Layangan Sukhoi Malang Tembus Pasar Internasional
Kesuksesan Lucky menembus pasar luar negeri berawal dari prestasinya di Festival Layangan Bali 2005. Gelar juara tersebut mempertemukannya dengan komunitas layangan dari berbagai negara. Namanya semakin dikenal setelah kembali meraih prestasi pada festival layangan di Vietnam pada 2012.
Dari pertemanan sesama pegiat layangan, peluang bisnis mulai terbuka. Kolektor dan penghobi dari Prancis, Belanda, Hong Kong, hingga sejumlah negara lain kemudian mulai memesan karya buatannya secara rutin.
Di etalase sederhana di rumahnya di kawasan Tasikmadu, Kecamatan Lowokwaru, Lucky memproduksi beragam jenis layangan. Mulai layangan aduan hingga layangan hias berbentuk ikan, naga, dan gurita. Namun, layangan Sukhoi tetap menjadi produk unggulan.

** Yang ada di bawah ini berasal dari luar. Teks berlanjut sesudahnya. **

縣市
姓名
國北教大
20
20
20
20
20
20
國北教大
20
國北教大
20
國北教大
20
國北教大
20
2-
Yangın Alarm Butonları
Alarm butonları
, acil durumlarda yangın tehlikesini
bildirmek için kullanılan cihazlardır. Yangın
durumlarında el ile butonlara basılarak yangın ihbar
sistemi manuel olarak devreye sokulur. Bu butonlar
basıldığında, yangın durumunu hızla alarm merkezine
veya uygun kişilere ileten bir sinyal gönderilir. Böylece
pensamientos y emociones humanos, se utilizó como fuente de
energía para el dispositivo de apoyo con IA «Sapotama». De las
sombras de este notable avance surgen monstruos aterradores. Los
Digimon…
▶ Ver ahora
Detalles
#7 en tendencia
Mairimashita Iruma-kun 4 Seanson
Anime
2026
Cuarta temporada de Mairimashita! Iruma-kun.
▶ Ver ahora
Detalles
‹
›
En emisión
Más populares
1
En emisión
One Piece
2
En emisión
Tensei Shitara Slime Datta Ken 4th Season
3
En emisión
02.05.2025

Nama Sukhoi diambil dari pesawat tempur Rusia karena karakter layangan tersebut dikenal lincah saat bermanuver, tetapi tetap stabil ketika diterbangkan. Karakter itulah yang membuatnya banyak digunakan dalam kejuaraan layangan aduan.
Kualitas Bambu Jadi Kunci Daya Saing
Di balik harga jual sekitar Rp 7.000 per buah, proses produksi layangan Sukhoi membutuhkan ketelitian tinggi. Lucky menggunakan bambu petung sebagai rangka utama karena dinilai ringan sekaligus kuat.

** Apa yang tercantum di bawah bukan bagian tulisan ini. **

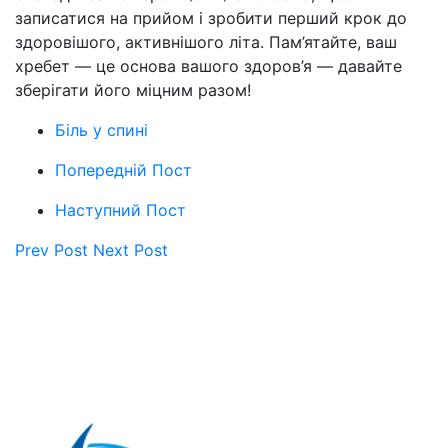
записатися на прийом і зробити перший крок до
здоровішого, активнішого літа. Пам’ятайте, ваш
хребет — це основа вашого здоров’я — давайте
зберігати його міцним разом!
Біль у спині
Попередній Пост
Наступний Пост
Prev Post
Next Post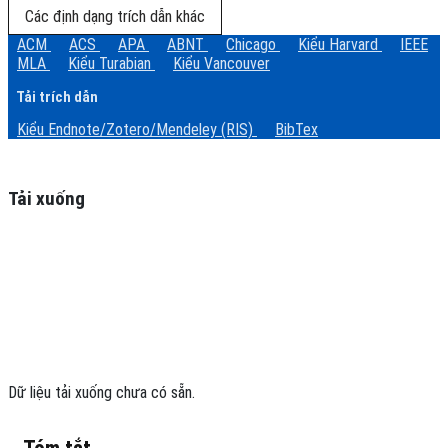
Các định dạng trích dẫn khác
ACM
ACS
APA
ABNT
Chicago
Kiểu Harvard
IEEE
MLA
Kiểu Turabian
Kiểu Vancouver
Tải trích dẫn
Kiểu Endnote/Zotero/Mendeley (RIS)
BibTex
Tải xuống
Dữ liệu tải xuống chưa có sẵn.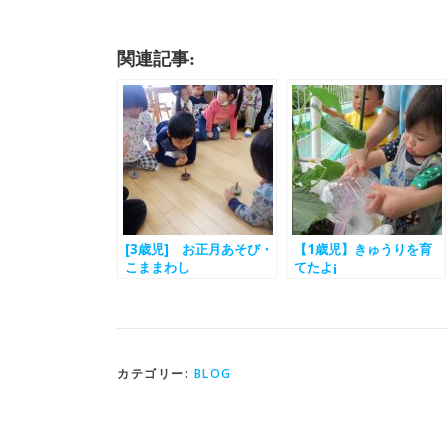
関連記事:
[3歳児] お正月あそび・
【1歳児】きゅうりを育
こままわし
てたよ¡
カテゴリー:
BLOG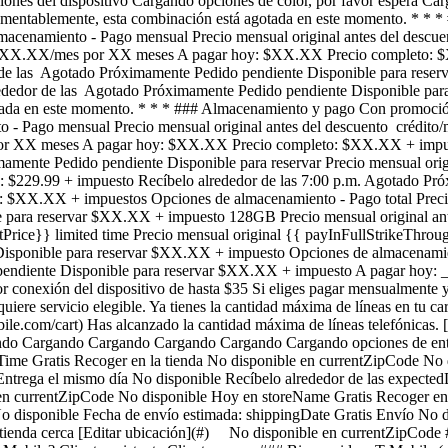
Opciones del dispositivo Cargando opciones de color, por favor esper
amentablemente, esta combinación está agotada en este momento. * 
macenamiento - Pago mensual Precio mensual original antes del descue
$XX.XX/mes por XX meses A pagar hoy: $XX.XX Precio completo: $X
or de las Agotado Próximamente Pedido pendiente Disponible para res
lrededor de las Agotado Próximamente Pedido pendiente Disponible pa
ada en este momento. * * * ### Almacenamiento y pago Con promoci
o - Pago mensual Precio mensual original antes del descuento crédit
r XX meses A pagar hoy: $XX.XX Precio completo: $XX.XX + impuest
amente Pedido pendiente Disponible para reservar Precio mensual orig
o: $229.99 + impuesto Recíbelo alrededor de las 7:00 p.m. Agotado P
X.XX + impuestos Opciones de almacenamiento - Pago total Precio m
 para reservar $XX.XX + impuesto 128GB Precio mensual original ant
tPrice}} limited time Precio mensual original {{ payInFullStrikeThrou
isponible para reservar $XX.XX + impuesto Opciones de almacenamient
endiente Disponible para reservar $XX.XX + impuesto A pagar hoy: __
conexión del dispositivo de hasta $35 Si eliges pagar mensualmente y ca
uiere servicio elegible. Ya tienes la cantidad máxima de líneas en tu carr
mobile.com/cart) Has alcanzado la cantidad máxima de líneas telefónicas. 
Cargando Cargando Cargando Cargando Cargando opciones de entrega
Time Gratis Recoger en la tienda No disponible en currentZipCode No
Entrega el mismo día No disponible Recíbelo alrededor de las expecte
le en currentZipCode No disponible Hoy en storeName Gratis Recoger e
 disponible Fecha de envío estimada: shippingDate Gratis Envío No dis
 tienda cerca [Editar ubicación](#) No disponible en currentZipCode 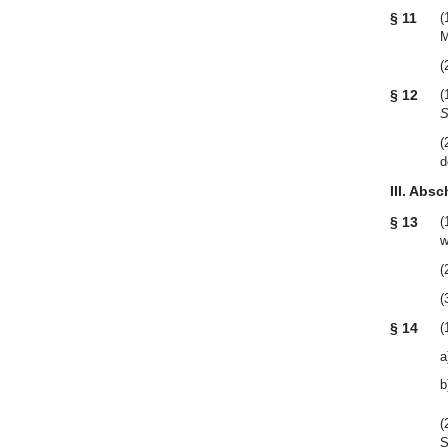
§ 11
(
M
(
§ 12
(
S
(
d
III. Abs
§ 13
(
w
(
(
§ 14
(
a
b
(
S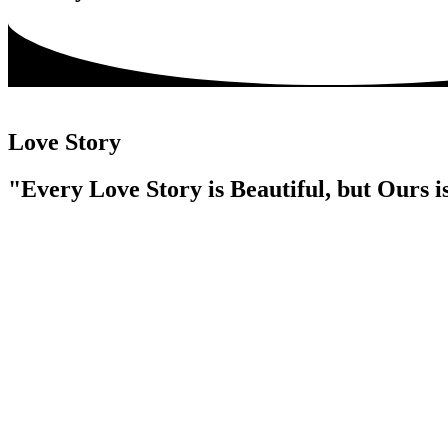
Love Story
"Every Love Story is Beautiful, but Ours 
Awal Bertemu
September 2015
Tahun 2015 Kami dipertemukan saat m
Bandung. Pada saat itu kami hanya be
Awal Hubungan
November 2017
Dua tahun kemudian kami menjadi san
bulan November 2017. Saat ini hubun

Sebelum dipakai, bambu harus dikeringkan selama enam hingga tujuh bulan agar menghasilkan rangka yang kokoh dan tidak mudah berubah bentuk. Standar kualitas tersebut dipertahankan agar produk buatannya mampu memenuhi kebutuhan pasar internasional.
Selain pasar ekspor, Lucky juga memperluas pemasaran melalui platform digital. Menurut dia, pembeli kelas turnamen justru lebih banyak berasal dari luar Pulau Jawa.

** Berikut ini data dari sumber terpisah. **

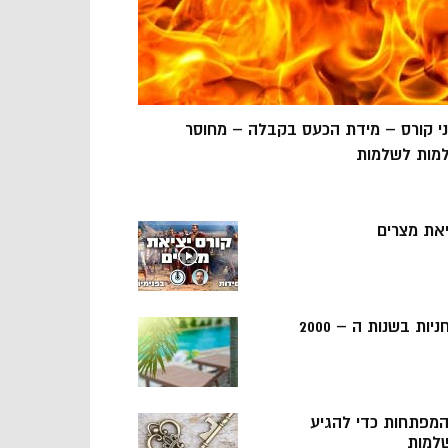
ני קורס – מידת הכעס בקבלה – מחוסר
מות לשלמות
יאת מצרים
ניות בשנות ה – 2000
 המפתחות כדי להגיע
למות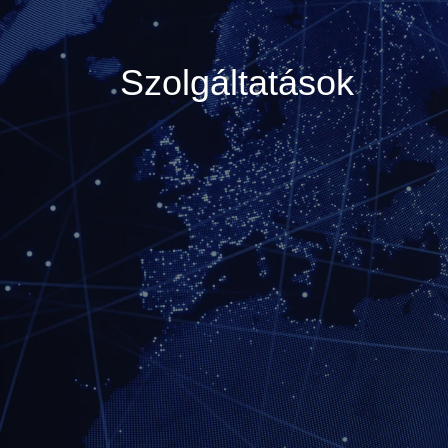
Szolgáltatások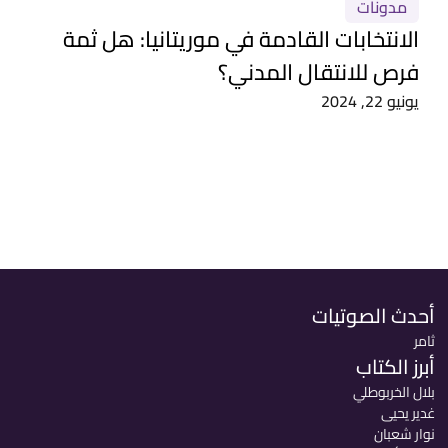
مدونات
الانتخابات القادمة في موريتانيا: هل ثمة
فرص للانتقال المدني؟
يونيو 22, 2024
أحدث الصوتيات
ثامر
أبرز الكتاب
بلال الخربوطلي
غدير يحيى
نوار شعبان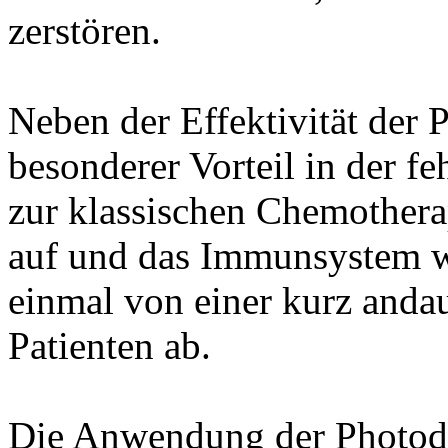
zerstören.
Neben der Effektivität der 
besonderer Vorteil in der f
zur klassischen Chemother
auf und das Immunsystem wi
einmal von einer kurz anda
Patienten ab.
Die Anwendung der Photody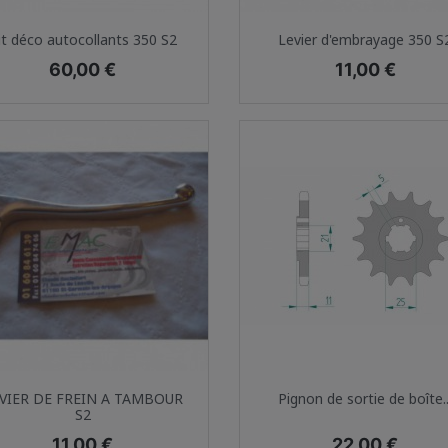
Aperçu rapide
Aperçu rapide


it déco autocollants 350 S2
Levier d'embrayage 350 S
Prix
Prix
60,00 €
11,00 €
Aperçu rapide
Aperçu rapide


VIER DE FREIN A TAMBOUR
Pignon de sortie de boîte..
S2
Prix
Prix
11,00 €
22,00 €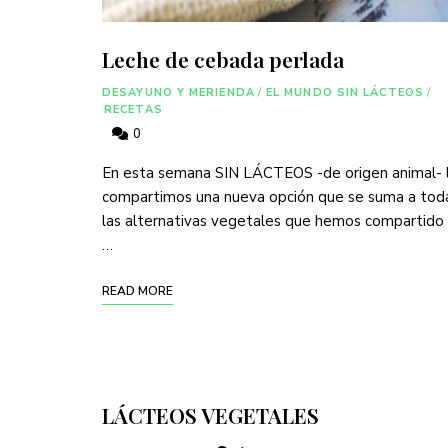
Leche de cebada perlada
DESAYUNO Y MERIENDA
/
EL MUNDO SIN LÁCTEOS
/
RECETAS
0
En esta semana SIN LÁCTEOS -de origen animal- 
compartimos una nueva opción que se suma a tod
las alternativas vegetales que hemos compartido
…
READ MORE
LÁCTEOS VEGETALES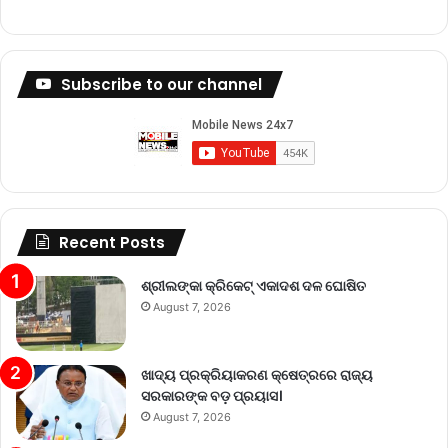
Subscribe to our channel
Recent Posts
ଶ୍ରୀଲଙ୍କା କ୍ରିକେଟ୍‌ ଏକାଦଶ ଦଳ ଘୋଷିତ
August 7, 2026
ଖାଦ୍ୟ ପ୍ରକ୍ରିୟାକରଣ କ୍ଷେତ୍ରରେ ରାଜ୍ୟ
ସରକାରଙ୍କ ବଡ଼ ପ୍ରୟାସ।
August 7, 2026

"Kalau kelas turnamen, pembeli layangan ini justru lebih banyak dari luar Jawa. Ada pemesanan online sampai Rp 30 juta hingga Rp 50 juta," ungkapnya.
Tradisi Layangan Hadapi Tantangan Lahan dan Digitalisasi
Meski permintaan terus berdatangan, Lucky melihat tantangan baru mulai muncul. Selain perubahan kebiasaan anak-anak akibat digitalisasi, ruang terbuka untuk bermain layangan juga semakin berkurang karena pesatnya pembangunan permukiman.
Padahal, menurutnya, tradisi bermain layangan bukan sekadar hiburan. Aktivitas tersebut turut menggerakkan ekonomi para perajin sekaligus menjadi identitas budaya yang telah lama melekat di Malang.
Lucky berharap ruang terbuka tetap tersedia agar tradisi tersebut tidak hilang. Sebab, keberadaan lapangan menjadi bagian penting dalam menjaga regenerasi penghobi maupun keberlangsungan usaha para perajin layangan.
"Digitalisasi sudah cukup menggerus kegemaran anak-anak bermain layangan. Kami berharap keterbatasan lahan tidak menjadi masalah baru, baik bagi penghobi maupun pengrajin," pungkas mantan pelatih layangan Jawa Timur tersebut.